VILCHEZ LARREA S C; SCHLESINGER M; MOHIT NARWAL; TORRES H N; FLAWIA M M; LARI LEHTIÖ; FERNANDEZ VILLAMIL S H

Puerto Madryn

Congreso; 46 Annual Meeting Argentine Society for Biochemistry and Molecular Biology; 2010

SAIB

In contrast to humans, Trypanosoma cruzi and T. brucei, causal agents of American and African trypanosomosis respectively, have only one PARP enzyme (TcPARP or TbPARP), which in vivo is activated by DNA damage. We have expressed both PARPs in bacterial systems and purified recombinant proteins for further activity analysis. According to size exclusion chromatography, the most active form of both recombinant TcPARP and TbPARP is a dimer. We optimized assay conditions for both enzymes, which share similar properties regarding their activity requirements. Despite the fact that none of them show characterized DNA binding domains, both enzymes are activated in vitro by nicked DNA. Notably, neither of them requires Mg2+ or other metal ions.

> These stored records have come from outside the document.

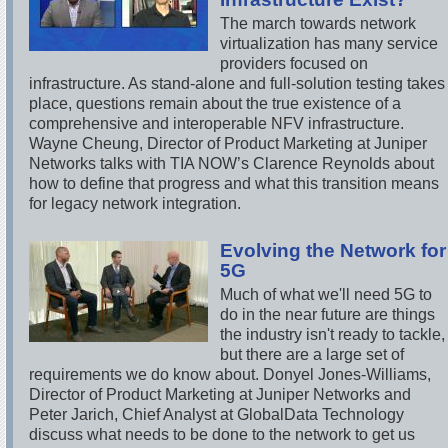
The march towards network
virtualization has many service
providers focused on
infrastructure. As stand-alone and full-solution testing takes
place, questions remain about the true existence of a
comprehensive and interoperable NFV infrastructure.
Wayne Cheung, Director of Product Marketing at Juniper
Networks talks with TIA NOW’s Clarence Reynolds about
how to define that progress and what this transition means
for legacy network integration.
Evolving the Network for
5G
Much of what we'll need 5G to
do in the near future are things
the industry isn't ready to tackle,
but there are a large set of
requirements we do know about. Donyel Jones-Williams,
Director of Product Marketing at Juniper Networks and
Peter Jarich, Chief Analyst at GlobalData Technology
discuss what needs to be done to the network to get us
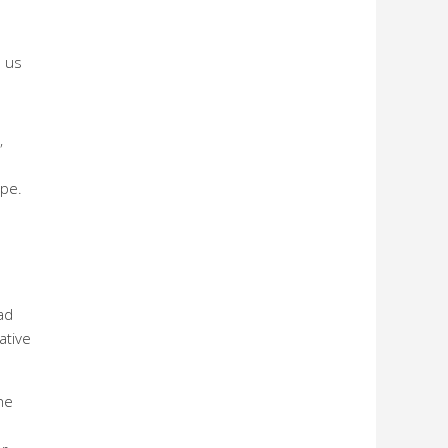
s us
”
ope.
ad
ative
he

Instead, as previously shown for TcPARP, trypanosomatid PARPs are inhibited by many divalent cations. A panel of compounds known as PARP inhibitors was tested for inhibitory capacity on TcPARP and TbPARP. While some compounds did not inhibit either significantly at 10 μM concentration, most showed very similar inhibition of both enzymes. The most potent inhibitors tested were Olaparib and EB-47, the latter showing 10-fold selectivity for trypanosome enzymes over hPARP-1. Inhibitors will be tested for their ability to affect parasites PARP activity in vivo, as well as its effects on DNA damage response, post-stress survival and cell cycle.